_Exercise objective_: Would you write out the full listing exactly, without any pictures?

:: Material for this exercise

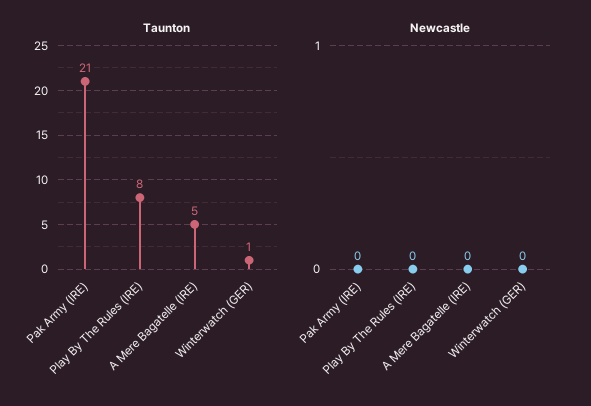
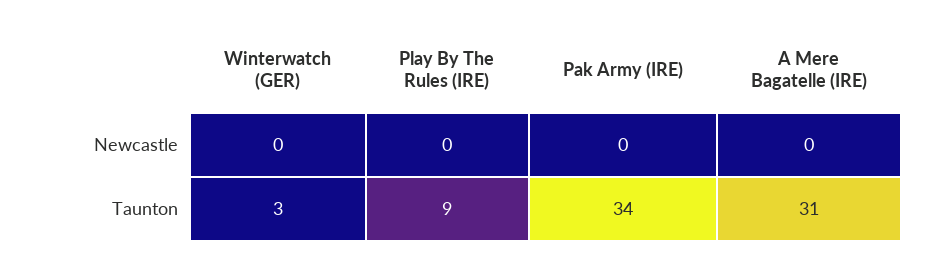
  {
    "Taunton": {
-     "Pak Army (IRE)": 21,
+     "Pak Army (IRE)": 34,
-     "Play By The Rules (IRE)": 8,
+     "Play By The Rules (IRE)": 9,
-     "A Mere Bagatelle (IRE)": 5,
+     "A Mere Bagatelle (IRE)": 31,
-     "Winterwatch (GER)": 1
+     "Winterwatch (GER)": 3
    },
    "Newcastle": {
      "Pak Army (IRE)": 0,
      "Play By The Rules (IRE)": 0,
      "A Mere Bagatelle (IRE)": 0,
      "Winterwatch (GER)": 0
    }
  }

::::

_Response to this task_:
  {
    "Taunton": {
-     "Pak Army (IRE)": 21,
+     "Pak Army (IRE)": 34,
-     "Play By The Rules (IRE)": 8,
+     "Play By The Rules (IRE)": 9,
-     "A Mere Bagatelle (IRE)": 5,
+     "A Mere Bagatelle (IRE)": 31,
-     "Winterwatch (GER)": 1
+     "Winterwatch (GER)": 3
    },
    "Newcastle": {
      "Pak Army (IRE)": 0,
      "Play By The Rules (IRE)": 0,
      "A Mere Bagatelle (IRE)": 0,
      "Winterwatch (GER)": 0
    }
  }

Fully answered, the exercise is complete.